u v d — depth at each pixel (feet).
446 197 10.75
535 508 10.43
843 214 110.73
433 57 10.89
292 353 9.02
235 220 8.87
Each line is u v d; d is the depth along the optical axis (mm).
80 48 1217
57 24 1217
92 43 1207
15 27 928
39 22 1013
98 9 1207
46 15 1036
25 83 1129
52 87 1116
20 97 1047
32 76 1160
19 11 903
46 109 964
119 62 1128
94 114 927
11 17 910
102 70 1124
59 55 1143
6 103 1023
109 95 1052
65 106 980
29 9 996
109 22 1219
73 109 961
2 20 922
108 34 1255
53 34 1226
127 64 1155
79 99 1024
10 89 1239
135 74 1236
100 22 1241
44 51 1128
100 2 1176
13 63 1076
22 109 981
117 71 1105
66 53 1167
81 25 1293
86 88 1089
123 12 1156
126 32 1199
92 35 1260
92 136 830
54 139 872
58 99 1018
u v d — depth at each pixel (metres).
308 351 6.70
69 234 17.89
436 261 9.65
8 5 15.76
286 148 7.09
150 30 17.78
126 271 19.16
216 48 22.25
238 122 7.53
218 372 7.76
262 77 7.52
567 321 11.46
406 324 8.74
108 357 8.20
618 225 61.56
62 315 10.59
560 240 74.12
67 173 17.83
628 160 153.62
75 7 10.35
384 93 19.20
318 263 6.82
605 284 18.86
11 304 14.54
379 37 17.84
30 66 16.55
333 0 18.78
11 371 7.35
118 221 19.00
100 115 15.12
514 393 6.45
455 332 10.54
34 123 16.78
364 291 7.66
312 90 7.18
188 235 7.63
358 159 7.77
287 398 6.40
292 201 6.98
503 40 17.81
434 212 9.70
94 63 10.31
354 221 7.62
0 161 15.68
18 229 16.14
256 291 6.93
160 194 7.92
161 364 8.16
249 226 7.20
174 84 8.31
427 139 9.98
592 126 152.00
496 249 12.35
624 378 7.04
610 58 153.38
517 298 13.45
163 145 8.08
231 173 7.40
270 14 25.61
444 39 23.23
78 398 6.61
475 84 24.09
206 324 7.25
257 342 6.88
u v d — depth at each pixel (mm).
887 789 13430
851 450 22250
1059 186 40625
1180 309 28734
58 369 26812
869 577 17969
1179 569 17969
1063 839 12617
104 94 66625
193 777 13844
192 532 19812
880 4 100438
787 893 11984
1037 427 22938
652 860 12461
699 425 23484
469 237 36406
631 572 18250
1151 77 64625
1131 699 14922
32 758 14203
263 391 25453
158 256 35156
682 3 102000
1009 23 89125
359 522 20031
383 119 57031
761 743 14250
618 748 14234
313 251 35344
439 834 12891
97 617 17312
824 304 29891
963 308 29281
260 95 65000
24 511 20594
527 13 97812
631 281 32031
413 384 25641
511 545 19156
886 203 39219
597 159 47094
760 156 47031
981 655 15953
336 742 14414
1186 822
------------------------
▶ _Task statement_: Would you reproduce the material above in full, exactly as given?

▶ _Result for this task_:
u v d — depth at each pixel (feet).
446 197 10.75
535 508 10.43
843 214 110.73
433 57 10.89
292 353 9.02
235 220 8.87
Each line is u v d; d is the depth along the optical axis (mm).
80 48 1217
57 24 1217
92 43 1207
15 27 928
39 22 1013
98 9 1207
46 15 1036
25 83 1129
52 87 1116
20 97 1047
32 76 1160
19 11 903
46 109 964
119 62 1128
94 114 927
11 17 910
102 70 1124
59 55 1143
6 103 1023
109 95 1052
65 106 980
29 9 996
109 22 1219
73 109 961
2 20 922
108 34 1255
53 34 1226
127 64 1155
79 99 1024
10 89 1239
135 74 1236
100 22 1241
44 51 1128
100 2 1176
13 63 1076
22 109 981
117 71 1105
66 53 1167
81 25 1293
86 88 1089
123 12 1156
126 32 1199
92 35 1260
92 136 830
54 139 872
58 99 1018
u v d — depth at each pixel (metres).
308 351 6.70
69 234 17.89
436 261 9.65
8 5 15.76
286 148 7.09
150 30 17.78
126 271 19.16
216 48 22.25
238 122 7.53
218 372 7.76
262 77 7.52
567 321 11.46
406 324 8.74
108 357 8.20
618 225 61.56
62 315 10.59
560 240 74.12
67 173 17.83
628 160 153.62
75 7 10.35
384 93 19.20
318 263 6.82
605 284 18.86
11 304 14.54
379 37 17.84
30 66 16.55
333 0 18.78
11 371 7.35
118 221 19.00
100 115 15.12
514 393 6.45
455 332 10.54
34 123 16.78
364 291 7.66
312 90 7.18
188 235 7.63
358 159 7.77
287 398 6.40
292 201 6.98
503 40 17.81
434 212 9.70
94 63 10.31
354 221 7.62
0 161 15.68
18 229 16.14
256 291 6.93
160 194 7.92
161 364 8.16
249 226 7.20
174 84 8.31
427 139 9.98
592 126 152.00
496 249 12.35
624 378 7.04
610 58 153.38
517 298 13.45
163 145 8.08
231 173 7.40
270 14 25.61
444 39 23.23
78 398 6.61
475 84 24.09
206 324 7.25
257 342 6.88
u v d — depth at each pixel (mm).
887 789 13430
851 450 22250
1059 186 40625
1180 309 28734
58 369 26812
869 577 17969
1179 569 17969
1063 839 12617
104 94 66625
193 777 13844
192 532 19812
880 4 100438
787 893 11984
1037 427 22938
652 860 12461
699 425 23484
469 237 36406
631 572 18250
1151 77 64625
1131 699 14922
32 758 14203
263 391 25453
158 256 35156
682 3 102000
1009 23 89125
359 522 20031
383 119 57031
761 743 14250
618 748 14234
313 251 35344
439 834 12891
97 617 17312
824 304 29891
963 308 29281
260 95 65000
24 511 20594
527 13 97812
631 281 32031
413 384 25641
511 545 19156
886 203 39219
597 159 47094
760 156 47031
981 655 15953
336 742 14414
1186 822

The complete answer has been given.